The number of housing starts stayed virtually flat from September to October, but building permits jumped sharply to their highest level since April 1981, the Commerce Department reported yesterday.

Another government indicator suggested that the recession deepened last month. The Federal Reserve Board reported that the nation's factories operated at only 68.4 percent of capacity in October, the lowest level in at least 35 years.

The 0.8 percent decline in factory use was the 13th in 15 months. The previous low was 69 percent in March, 1975, during another recession.

Building permits in October were up 18 percent from September and 60 percent from the severely depressed October 1981 rate, indicating that starts will rise in the months ahead.

Housing economists found the numbers encouraging and said it meant a turnaround in the industry had finally established itself.

But revised figures for September starts proved to be much lower than the original estimates, which had prompted President Reagan to proclaim a "rebound" in the industry and a beginning of economic recovery two weeks before the elections. The rise from August to September was only 7.6 percent, not 14.4 percent as originally estimated.
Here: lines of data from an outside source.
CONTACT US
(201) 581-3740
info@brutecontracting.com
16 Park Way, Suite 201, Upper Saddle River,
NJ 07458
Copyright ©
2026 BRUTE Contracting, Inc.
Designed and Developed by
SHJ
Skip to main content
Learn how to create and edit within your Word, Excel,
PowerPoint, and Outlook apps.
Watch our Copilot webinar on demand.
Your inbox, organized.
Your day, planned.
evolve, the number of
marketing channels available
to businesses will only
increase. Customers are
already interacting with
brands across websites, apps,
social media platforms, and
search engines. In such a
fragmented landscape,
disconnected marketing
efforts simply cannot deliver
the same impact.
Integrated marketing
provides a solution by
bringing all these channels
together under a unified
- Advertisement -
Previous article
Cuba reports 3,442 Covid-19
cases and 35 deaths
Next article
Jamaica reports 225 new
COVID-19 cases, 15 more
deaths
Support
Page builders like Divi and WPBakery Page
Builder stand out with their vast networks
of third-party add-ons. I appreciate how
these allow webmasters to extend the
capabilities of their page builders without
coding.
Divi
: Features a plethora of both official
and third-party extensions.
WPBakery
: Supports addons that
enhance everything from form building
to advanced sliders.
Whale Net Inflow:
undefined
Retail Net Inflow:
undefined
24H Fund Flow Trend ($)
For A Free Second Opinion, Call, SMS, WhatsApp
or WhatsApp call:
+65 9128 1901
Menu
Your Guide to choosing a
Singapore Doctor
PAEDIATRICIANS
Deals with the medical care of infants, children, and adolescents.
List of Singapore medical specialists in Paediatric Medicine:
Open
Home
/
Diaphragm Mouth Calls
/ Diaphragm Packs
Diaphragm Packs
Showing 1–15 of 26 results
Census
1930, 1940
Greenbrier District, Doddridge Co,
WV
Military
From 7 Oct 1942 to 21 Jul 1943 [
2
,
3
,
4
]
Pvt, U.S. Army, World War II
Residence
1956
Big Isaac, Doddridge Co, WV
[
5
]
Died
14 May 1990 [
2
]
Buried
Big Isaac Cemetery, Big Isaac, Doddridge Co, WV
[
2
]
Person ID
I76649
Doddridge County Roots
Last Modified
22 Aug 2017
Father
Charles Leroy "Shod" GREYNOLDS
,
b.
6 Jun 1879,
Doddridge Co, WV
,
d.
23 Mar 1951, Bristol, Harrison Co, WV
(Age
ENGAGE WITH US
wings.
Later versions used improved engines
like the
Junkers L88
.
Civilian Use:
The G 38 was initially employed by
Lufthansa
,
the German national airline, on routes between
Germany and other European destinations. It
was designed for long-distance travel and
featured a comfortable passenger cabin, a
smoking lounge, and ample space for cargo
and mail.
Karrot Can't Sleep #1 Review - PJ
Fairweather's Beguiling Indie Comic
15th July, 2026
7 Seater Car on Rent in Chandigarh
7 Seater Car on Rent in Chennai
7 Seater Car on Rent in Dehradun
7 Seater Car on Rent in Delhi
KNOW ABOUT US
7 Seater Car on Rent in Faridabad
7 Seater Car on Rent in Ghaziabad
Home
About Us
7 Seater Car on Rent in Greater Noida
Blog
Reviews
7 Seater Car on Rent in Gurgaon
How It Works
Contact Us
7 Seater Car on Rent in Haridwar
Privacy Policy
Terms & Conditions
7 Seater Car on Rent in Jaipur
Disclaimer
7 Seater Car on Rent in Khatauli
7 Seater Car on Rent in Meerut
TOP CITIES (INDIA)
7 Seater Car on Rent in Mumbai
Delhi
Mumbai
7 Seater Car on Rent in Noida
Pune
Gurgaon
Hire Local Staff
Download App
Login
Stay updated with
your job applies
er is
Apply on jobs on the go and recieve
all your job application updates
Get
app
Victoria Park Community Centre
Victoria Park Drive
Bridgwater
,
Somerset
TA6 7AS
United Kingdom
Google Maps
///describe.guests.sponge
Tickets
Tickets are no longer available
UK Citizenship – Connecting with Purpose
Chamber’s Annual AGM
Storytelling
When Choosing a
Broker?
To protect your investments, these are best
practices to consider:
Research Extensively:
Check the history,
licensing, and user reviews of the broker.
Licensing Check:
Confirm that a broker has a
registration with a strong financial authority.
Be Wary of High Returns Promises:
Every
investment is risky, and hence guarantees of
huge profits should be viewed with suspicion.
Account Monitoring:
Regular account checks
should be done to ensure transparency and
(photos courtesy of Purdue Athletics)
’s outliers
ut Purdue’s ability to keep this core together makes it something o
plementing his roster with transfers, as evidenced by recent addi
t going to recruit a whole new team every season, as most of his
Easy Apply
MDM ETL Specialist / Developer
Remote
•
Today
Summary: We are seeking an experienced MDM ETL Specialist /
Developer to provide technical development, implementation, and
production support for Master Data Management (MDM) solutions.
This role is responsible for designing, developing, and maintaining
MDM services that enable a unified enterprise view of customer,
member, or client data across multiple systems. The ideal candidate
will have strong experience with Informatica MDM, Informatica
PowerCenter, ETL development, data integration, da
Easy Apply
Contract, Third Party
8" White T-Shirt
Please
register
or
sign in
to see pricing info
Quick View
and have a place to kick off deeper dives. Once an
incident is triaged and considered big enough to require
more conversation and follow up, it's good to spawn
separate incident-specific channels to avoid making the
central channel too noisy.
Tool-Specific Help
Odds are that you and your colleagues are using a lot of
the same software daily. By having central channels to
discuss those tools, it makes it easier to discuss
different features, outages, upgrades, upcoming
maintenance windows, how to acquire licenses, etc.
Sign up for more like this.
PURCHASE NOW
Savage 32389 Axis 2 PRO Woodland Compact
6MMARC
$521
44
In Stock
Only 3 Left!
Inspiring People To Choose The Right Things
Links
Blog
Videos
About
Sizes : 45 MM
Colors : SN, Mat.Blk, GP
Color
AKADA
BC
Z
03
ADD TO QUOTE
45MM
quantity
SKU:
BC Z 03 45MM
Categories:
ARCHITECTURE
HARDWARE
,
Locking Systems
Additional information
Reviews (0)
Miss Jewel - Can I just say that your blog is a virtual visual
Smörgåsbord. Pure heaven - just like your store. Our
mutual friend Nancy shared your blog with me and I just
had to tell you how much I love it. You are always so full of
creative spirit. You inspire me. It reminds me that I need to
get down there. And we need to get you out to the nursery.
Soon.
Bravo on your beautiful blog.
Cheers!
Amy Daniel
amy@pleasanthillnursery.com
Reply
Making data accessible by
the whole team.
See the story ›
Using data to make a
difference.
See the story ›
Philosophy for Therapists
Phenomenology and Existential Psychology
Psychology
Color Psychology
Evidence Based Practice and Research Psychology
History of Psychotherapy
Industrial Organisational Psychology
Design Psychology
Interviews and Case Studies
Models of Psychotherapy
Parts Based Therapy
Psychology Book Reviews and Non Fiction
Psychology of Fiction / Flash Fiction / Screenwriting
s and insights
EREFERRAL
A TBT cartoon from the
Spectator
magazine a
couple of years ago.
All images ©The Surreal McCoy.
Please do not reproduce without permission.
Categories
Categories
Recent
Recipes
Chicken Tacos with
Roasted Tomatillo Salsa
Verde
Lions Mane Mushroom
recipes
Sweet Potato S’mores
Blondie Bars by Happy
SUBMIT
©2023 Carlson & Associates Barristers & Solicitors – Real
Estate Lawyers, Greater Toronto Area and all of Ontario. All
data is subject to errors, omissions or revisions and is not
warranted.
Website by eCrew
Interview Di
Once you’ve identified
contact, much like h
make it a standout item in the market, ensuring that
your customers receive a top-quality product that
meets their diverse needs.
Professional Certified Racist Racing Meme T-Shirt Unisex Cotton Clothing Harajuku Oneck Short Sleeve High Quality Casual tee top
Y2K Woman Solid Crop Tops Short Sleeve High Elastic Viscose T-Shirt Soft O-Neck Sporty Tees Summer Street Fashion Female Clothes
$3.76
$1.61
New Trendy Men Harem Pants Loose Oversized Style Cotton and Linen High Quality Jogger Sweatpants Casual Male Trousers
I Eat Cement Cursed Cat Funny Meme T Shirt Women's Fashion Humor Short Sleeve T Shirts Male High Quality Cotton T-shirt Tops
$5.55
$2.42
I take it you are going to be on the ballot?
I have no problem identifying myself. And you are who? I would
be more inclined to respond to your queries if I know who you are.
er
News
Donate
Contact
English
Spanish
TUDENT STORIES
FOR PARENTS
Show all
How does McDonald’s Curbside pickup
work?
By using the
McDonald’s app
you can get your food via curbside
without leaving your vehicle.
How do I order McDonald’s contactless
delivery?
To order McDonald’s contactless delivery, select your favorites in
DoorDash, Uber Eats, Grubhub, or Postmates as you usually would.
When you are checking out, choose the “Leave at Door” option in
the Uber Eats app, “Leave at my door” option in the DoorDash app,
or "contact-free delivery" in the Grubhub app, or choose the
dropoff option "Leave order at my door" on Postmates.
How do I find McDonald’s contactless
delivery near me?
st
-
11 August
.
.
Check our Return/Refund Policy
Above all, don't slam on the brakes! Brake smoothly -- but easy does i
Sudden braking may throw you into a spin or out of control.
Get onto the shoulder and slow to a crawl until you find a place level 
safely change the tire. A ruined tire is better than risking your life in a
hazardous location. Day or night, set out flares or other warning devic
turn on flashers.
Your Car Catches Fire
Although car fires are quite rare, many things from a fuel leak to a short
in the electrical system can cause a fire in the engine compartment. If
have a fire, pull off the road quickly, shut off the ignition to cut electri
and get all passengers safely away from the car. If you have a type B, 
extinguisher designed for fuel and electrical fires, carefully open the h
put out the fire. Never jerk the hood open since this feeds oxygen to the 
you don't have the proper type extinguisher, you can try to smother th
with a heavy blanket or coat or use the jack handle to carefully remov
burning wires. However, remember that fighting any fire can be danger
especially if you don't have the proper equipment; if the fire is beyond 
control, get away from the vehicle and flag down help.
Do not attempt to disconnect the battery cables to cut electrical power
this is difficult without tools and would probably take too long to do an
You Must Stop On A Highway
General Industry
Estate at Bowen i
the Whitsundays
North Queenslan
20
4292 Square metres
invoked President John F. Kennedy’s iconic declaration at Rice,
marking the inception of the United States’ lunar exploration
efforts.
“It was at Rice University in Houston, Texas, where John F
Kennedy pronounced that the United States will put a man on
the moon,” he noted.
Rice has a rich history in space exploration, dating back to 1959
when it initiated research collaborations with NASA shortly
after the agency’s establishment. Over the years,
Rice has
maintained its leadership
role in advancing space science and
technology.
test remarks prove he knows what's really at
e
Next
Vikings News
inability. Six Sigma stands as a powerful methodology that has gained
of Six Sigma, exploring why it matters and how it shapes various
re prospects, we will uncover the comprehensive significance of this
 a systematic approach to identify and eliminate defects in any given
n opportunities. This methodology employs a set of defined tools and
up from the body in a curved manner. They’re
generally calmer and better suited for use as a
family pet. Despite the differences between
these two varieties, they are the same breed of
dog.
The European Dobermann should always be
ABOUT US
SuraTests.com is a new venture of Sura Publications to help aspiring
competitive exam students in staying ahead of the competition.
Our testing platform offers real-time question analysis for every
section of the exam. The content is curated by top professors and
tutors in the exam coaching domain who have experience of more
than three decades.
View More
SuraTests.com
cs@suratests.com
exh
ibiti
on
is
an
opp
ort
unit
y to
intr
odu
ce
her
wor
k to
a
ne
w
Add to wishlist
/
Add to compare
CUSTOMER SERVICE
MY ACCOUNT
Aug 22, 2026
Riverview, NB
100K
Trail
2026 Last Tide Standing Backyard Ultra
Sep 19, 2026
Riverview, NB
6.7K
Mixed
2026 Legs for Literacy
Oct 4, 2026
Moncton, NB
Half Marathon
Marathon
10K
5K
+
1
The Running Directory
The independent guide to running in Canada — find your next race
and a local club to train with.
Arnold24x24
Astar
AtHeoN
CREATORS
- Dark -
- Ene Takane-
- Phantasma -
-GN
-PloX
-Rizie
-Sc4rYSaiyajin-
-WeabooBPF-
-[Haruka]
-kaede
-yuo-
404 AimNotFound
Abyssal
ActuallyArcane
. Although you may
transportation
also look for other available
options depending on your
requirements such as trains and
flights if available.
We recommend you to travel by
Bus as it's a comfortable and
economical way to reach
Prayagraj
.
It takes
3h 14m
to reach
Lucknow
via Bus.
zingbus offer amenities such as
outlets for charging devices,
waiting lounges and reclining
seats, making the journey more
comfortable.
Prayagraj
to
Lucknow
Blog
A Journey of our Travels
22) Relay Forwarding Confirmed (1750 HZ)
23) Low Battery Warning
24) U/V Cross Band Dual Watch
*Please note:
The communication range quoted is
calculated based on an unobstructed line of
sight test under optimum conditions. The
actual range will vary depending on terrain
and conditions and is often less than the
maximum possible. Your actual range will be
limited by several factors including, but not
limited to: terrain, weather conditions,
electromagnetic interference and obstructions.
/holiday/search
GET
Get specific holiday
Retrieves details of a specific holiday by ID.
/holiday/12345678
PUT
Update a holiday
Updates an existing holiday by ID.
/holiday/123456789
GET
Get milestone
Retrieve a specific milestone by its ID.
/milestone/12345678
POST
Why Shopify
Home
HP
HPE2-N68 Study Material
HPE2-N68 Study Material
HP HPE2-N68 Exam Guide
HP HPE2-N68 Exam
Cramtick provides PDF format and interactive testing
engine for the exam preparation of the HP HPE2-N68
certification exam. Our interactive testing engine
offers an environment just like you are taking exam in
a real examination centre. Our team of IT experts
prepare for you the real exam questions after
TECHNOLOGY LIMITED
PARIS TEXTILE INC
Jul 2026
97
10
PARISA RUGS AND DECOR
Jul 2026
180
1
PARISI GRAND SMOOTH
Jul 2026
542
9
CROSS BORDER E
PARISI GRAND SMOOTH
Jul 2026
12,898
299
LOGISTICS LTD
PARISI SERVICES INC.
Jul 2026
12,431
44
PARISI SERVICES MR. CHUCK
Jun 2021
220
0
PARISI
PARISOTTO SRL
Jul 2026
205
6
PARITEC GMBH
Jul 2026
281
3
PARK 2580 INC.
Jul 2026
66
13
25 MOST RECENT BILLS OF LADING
In October, starts were at an annual rate of 1.12 million, up only 1 percent from September's revised level of 1.11 million units but 31.4 percent higher than the 854,000 rate a year earlier. Permits were issued at an annual rate of 1.18 million in October, compared with 1 million in September and 738,000 a year earlier.

"Overall, its an excellent number," said Michael Sumichrast, chief economist of the National Association of Home Builders.

"It means a real recovery has finally started" for the housing industry, said Mark Riedy, executive vice president of the Mortgage Bankers Association.

While the starts figure stayed flat from September to October, this is not disappointing because permits have to be issued before starts can occur, Riedy said.

Starts in the Northeast in October actually declined by 35 percent from September, but permits rose by 20 percent. In all other regions, there was an increase both in starts and permits, with the South showing the most strength.